Rimmon Pomegranate. (1.) A man of Beeroth (Sa2 4:2), one of the four Gibeonite cities. (See Jos 9:17.) (2.) A Syrian idol, mentioned only in Kg2 5:18. (3.) One of the "uttermost cities" of Judah, afterwards given to Simeon (Jos 15:21, Jos 15:32; Jos 19:7; Ch1 4:32). In Jos 15:32 Ain and Rimmon are mentioned separately, but in Jos 19:7 and Ch1 4:32 (compare Neh 11:29) the two words are probably to be combined, as forming together the name of one place, Ain-Rimmon = the spring of the pomegranate. It has been identified with Um er-Rumamin, about 13 miles south-west of Hebron. (4.) "Rock of," to which the Benjamites fled (Jdg 20:45, Jdg 20:47; Jdg 21:13), and where they maintained themselves for four months after the fearful battle at Gibeah, in which they were almost exterminated, 600 only surviving out of about 27,000. It is the present village of Rummon, "on the very edge of the hill country, with a precipitous descent toward the Jordan valley," supposed to be the site of Ai.
Rimmon-parez A pomegranate breach, or Rimmon of the breach, one of the stations of the Israelites in the wilderness (Num 33:19, Num 33:20).
Ring Used as an ornament to decorate the fingers, arms, wrists, and also the ears and the nose. Rings were used as a signet (Gen 38:18).
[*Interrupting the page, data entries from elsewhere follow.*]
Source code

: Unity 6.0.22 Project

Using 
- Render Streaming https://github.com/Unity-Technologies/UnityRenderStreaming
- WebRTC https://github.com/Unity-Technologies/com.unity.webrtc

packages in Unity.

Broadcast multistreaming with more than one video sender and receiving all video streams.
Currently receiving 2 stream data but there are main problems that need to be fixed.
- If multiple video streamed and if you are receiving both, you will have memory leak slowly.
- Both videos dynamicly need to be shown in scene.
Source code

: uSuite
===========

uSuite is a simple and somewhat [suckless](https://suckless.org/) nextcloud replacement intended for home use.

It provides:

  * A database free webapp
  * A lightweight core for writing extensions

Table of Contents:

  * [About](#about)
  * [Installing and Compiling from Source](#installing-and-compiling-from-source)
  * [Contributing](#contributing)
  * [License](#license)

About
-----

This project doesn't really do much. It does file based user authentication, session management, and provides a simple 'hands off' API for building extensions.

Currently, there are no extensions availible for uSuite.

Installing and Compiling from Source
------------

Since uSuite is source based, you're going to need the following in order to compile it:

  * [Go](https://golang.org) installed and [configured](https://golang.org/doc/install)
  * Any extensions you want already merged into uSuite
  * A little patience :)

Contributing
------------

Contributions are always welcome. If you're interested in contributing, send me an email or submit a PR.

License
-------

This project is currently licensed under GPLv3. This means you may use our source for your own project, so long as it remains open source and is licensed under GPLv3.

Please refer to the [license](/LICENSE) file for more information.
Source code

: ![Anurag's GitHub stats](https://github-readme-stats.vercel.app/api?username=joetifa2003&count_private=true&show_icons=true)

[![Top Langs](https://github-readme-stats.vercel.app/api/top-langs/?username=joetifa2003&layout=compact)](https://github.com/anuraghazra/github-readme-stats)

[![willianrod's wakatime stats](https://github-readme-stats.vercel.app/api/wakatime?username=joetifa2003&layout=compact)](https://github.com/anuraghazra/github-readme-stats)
They were given as a token of investment with authority (Gen 41:42; Est 3:8; Est 8:2), and of favour and dignity (Luk 15:22). They were generally worn by rich men (Jam 2:2). They are mentioned by Isaiah (Isa 3:21) among the adornments of Hebrew women.
Riphath A crusher, Gomer's second son (Gen 10:3), supposed to have been the ancestor of the Paphlagonians.
Rissah Heap of ruins; dew, a station of the Israelites in the wilderness (Num 33:21, Num 33:22).